Ele foi excessivamente romântico e muito humanista. Eu diria que é um paradoxo: ser humanista e desenvolver luta armada revolucionária. O erro dele foi achar que poderia criar muitos Vietnãs, achar que transformaria os Andes em uma Sierra Maestra. Foi um grande equívoco. Ele começou a se dar conta disso quando chegou na Bolívia e a própria esquerda não o apoiou incondicionalmente. Ficou isolado pela própria esquerda.

E o grande legado? O que tem de vanguarda em Che Guevara?

Já como acadêmico, fiz um trabalho em que tentei entender os fundamentos do pensamento econômico de Guevara. Descobri coisas curiosas. Em primeiro lugar, uma visão que ele tinha como presidente do Banco Central e ministro da Indústria de Cuba de que o atrelamento com a União Soviética não era uma coisa boa e definitiva para Cuba. Ele tinha alguns debates com Charles Bettelhein, um economista francês, e dizia que o Comecom (Conselho para Assistência Econômica Mútua), o mercado comum socialista, de algum modo dava um tratamento a Cuba que se parecia a um grupo capitalista. Os soviéticos não se guiavam nas relações de intercâmbio pela Lei do Valor. Depois, em segundo lugar, Che defendia alguma forma de mercado, alguma descentralização. Era a mesma posição do economista polonês Oscar Lange. Flexibilização, que houvesse no tecido socialista pequenas e médias empresas. O pensamento econômico deles estava muito avançado em relação à época.

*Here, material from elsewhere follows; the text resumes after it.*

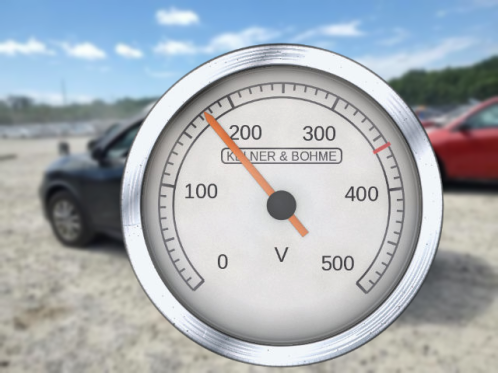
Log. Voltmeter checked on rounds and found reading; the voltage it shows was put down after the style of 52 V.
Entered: 175 V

Não é o que se busca hoje - associar capitalismo com ganhos sociais?

Diria que Che anteviu o que aconteceu com alguns países do ex-bloco socialista, que se transformaram em economia de mercado, viraram o que se chama de "socialismo de mercado". Ele incomodava o "mainstream" soviético, o pensamento único. Outra coisa importante que ele pregava é a idéia do "novo homem", que produziria não apenas motivado por remunerações pecuniárias. Ele achava que tinha de chegar a um estágio do socialismo para as pessoas se movimentarem pensando na sociedade.

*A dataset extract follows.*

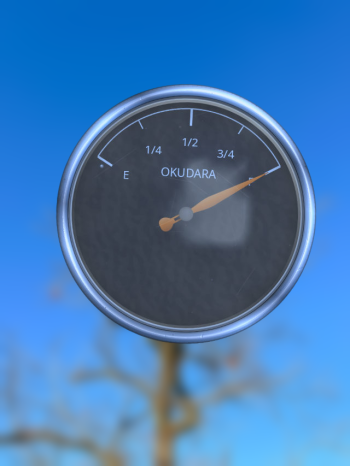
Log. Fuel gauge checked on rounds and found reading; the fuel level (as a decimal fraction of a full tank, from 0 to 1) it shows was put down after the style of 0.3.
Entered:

O que dizer do Che ícone pop, que virou tatuagem de Maradona e Mike Tyson, bandeira da Jamaica? Ele associado não à esquerda propriamente, mas à rebeldia em geral. É positivo?

Contribui na medida em que leva essas pessoas a saberem quem foi o Che, sua dimensão humana. Pensar nessas duas figuras, Maradona e Tyson, que são dadas a drogas, aí não é legal. Mas é um ícone para a capacidade de se rebelar, não aceitar o que vem de cima, as regras instituídas. Sua presença ainda durará muito tempo.

Che é o maior líder de todos os tempos da América Latina?

(Pensa) Sim... É um visionário, mais que propriamente um líder. Se fosse líder, conduziria multidões, o que não ocorreu. Mas como referência, não vejo ninguém à altura dele. Salvador Allende também foi uma figura extraordinária, pela coerência, e Camilo Torres, sacerdote colombiano. Mas nenhum atingiu o pedestal de Che.

Para finalizar. Você gostaria de ter matado Gary Prado? Queria ter dormido com essa?

Queria. Claro. Seria muito reconfortante. Mas hoje, fazendo a análise contra-factual, é curioso ver que Gary Prado joga a favor da redemocratização da Bolívia, um papel positivo na História. Isso só mostra que não devemos ser maniqueístas, dizer que todos que estão de um lado são ruins ou bons. Mostra que as pessoas podem mudar. People change.